# What is required
Pull out the lines from the very start of the rows through the line that contains "nước hoa giá học sinh", including that line, and reproduce them word for word.
Data supplied Block Start
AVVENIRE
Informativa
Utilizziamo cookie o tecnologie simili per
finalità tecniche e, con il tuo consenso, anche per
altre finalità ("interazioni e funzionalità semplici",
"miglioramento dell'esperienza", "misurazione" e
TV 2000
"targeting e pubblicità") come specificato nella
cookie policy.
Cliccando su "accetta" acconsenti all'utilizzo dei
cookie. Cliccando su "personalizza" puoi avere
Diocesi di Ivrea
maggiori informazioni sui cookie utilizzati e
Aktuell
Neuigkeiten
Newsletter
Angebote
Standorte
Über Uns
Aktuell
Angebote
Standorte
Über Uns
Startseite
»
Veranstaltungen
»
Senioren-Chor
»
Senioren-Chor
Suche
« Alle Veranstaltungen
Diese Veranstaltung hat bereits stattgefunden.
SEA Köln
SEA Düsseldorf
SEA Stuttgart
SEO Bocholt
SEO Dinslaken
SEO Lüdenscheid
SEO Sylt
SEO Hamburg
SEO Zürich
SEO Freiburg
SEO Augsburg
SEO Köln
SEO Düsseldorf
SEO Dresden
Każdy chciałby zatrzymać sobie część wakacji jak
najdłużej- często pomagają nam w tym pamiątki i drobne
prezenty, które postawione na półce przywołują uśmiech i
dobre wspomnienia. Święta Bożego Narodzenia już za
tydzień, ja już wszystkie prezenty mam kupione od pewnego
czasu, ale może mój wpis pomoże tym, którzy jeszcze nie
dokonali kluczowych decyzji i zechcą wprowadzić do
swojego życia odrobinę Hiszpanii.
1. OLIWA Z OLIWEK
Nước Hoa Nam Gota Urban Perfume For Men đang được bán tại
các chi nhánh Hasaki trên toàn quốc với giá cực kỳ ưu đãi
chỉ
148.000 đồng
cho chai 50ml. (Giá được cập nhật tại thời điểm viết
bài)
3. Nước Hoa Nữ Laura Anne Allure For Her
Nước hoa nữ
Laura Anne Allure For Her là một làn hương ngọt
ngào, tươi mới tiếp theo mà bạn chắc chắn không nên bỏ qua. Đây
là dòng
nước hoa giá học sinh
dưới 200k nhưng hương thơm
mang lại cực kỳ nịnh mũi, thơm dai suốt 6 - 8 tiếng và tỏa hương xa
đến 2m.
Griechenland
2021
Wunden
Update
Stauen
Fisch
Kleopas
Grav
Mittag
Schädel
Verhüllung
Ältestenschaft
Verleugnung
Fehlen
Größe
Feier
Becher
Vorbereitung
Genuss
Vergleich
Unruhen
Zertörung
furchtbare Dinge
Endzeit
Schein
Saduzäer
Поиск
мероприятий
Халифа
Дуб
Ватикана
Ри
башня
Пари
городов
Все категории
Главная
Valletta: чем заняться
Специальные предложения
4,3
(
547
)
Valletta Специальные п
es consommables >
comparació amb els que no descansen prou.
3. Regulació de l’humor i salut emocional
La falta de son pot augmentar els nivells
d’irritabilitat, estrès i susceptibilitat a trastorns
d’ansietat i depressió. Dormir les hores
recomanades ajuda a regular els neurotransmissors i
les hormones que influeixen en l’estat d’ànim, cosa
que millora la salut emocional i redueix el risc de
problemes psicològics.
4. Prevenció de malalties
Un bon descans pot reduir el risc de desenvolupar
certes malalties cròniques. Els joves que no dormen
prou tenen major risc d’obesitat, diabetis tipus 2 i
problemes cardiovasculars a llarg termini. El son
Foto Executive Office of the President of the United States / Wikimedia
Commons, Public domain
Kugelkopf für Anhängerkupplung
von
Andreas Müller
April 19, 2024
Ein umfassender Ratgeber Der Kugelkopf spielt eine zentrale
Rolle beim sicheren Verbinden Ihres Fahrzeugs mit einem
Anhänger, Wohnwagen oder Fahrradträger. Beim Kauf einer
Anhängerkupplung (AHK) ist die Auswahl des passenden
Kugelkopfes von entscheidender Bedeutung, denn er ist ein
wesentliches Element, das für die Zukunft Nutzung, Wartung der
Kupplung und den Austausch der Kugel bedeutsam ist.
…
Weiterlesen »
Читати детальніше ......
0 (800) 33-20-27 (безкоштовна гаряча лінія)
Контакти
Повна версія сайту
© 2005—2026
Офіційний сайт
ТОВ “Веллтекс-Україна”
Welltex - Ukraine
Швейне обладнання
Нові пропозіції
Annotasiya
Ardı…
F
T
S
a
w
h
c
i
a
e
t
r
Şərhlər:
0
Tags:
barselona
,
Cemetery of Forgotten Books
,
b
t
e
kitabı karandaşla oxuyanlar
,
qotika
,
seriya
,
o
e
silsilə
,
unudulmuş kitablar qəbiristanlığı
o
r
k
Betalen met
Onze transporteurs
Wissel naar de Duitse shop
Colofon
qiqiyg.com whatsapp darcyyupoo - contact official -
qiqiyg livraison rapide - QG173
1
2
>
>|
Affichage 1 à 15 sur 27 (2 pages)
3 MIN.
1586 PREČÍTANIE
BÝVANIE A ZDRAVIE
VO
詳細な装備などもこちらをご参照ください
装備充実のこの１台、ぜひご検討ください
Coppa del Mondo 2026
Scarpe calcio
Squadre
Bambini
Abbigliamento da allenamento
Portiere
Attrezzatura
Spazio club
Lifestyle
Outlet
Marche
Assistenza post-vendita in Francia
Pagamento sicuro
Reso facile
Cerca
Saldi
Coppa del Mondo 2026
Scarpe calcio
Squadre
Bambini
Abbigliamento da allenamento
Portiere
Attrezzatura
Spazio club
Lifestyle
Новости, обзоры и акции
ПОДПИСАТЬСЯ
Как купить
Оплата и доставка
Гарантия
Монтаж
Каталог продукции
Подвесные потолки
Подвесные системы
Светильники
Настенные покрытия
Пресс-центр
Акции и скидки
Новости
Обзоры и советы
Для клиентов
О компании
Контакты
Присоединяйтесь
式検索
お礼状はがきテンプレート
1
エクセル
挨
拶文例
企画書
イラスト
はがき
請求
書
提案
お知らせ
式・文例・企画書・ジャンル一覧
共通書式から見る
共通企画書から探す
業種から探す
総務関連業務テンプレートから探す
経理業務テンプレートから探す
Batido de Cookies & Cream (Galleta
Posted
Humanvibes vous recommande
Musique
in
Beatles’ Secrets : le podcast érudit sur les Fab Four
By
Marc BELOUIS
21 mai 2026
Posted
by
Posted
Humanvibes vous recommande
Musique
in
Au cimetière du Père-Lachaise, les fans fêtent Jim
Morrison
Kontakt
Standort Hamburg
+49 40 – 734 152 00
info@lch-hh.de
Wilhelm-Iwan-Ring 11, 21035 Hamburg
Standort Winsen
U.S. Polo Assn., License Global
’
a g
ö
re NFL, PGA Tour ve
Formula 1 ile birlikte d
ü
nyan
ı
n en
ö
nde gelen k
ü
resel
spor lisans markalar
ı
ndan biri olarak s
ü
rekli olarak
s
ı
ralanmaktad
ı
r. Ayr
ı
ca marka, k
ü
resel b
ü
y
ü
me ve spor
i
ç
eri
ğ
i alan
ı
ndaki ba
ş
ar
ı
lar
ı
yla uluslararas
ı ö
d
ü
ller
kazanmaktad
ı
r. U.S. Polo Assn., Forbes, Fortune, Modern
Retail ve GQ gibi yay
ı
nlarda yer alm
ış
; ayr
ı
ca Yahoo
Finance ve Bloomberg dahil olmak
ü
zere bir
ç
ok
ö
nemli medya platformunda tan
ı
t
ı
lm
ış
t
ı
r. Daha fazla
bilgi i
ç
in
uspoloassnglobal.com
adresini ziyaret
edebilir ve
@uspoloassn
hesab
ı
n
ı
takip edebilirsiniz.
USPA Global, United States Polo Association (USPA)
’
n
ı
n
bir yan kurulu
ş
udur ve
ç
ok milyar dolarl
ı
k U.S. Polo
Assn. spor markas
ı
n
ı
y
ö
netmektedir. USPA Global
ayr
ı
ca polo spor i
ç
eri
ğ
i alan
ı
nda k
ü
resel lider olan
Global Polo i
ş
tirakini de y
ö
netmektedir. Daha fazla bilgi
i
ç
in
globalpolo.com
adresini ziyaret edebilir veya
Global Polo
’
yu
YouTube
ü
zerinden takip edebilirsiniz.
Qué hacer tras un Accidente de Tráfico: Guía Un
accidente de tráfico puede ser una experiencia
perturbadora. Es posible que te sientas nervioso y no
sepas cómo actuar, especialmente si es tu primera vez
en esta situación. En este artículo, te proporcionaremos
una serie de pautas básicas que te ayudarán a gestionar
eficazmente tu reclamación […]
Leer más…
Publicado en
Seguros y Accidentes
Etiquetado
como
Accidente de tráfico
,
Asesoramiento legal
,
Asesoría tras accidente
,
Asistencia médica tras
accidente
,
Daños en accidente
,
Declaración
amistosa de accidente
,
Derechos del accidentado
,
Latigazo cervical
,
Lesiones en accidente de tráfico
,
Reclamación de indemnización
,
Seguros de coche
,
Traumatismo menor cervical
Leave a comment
Data supplied Block End
# Output below
AVVENIRE
Informativa
Utilizziamo cookie o tecnologie simili per
finalità tecniche e, con il tuo consenso, anche per
altre finalità ("interazioni e funzionalità semplici",
"miglioramento dell'esperienza", "misurazione" e
TV 2000
"targeting e pubblicità") come specificato nella
cookie policy.
Cliccando su "accetta" acconsenti all'utilizzo dei
cookie. Cliccando su "personalizza" puoi avere
Diocesi di Ivrea
maggiori informazioni sui cookie utilizzati e
Aktuell
Neuigkeiten
Newsletter
Angebote
Standorte
Über Uns
Aktuell
Angebote
Standorte
Über Uns
Startseite
»
Veranstaltungen
»
Senioren-Chor
»
Senioren-Chor
Suche
« Alle Veranstaltungen
Diese Veranstaltung hat bereits stattgefunden.
SEA Köln
SEA Düsseldorf
SEA Stuttgart
SEO Bocholt
SEO Dinslaken
SEO Lüdenscheid
SEO Sylt
SEO Hamburg
SEO Zürich
SEO Freiburg
SEO Augsburg
SEO Köln
SEO Düsseldorf
SEO Dresden
Każdy chciałby zatrzymać sobie część wakacji jak
najdłużej- często pomagają nam w tym pamiątki i drobne
prezenty, które postawione na półce przywołują uśmiech i
dobre wspomnienia. Święta Bożego Narodzenia już za
tydzień, ja już wszystkie prezenty mam kupione od pewnego
czasu, ale może mój wpis pomoże tym, którzy jeszcze nie
dokonali kluczowych decyzji i zechcą wprowadzić do
swojego życia odrobinę Hiszpanii.
1. OLIWA Z OLIWEK
Nước Hoa Nam Gota Urban Perfume For Men đang được bán tại
các chi nhánh Hasaki trên toàn quốc với giá cực kỳ ưu đãi
chỉ
148.000 đồng
cho chai 50ml. (Giá được cập nhật tại thời điểm viết
bài)
3. Nước Hoa Nữ Laura Anne Allure For Her
Nước hoa nữ
Laura Anne Allure For Her là một làn hương ngọt
ngào, tươi mới tiếp theo mà bạn chắc chắn không nên bỏ qua. Đây
là dòng
nước hoa giá học sinh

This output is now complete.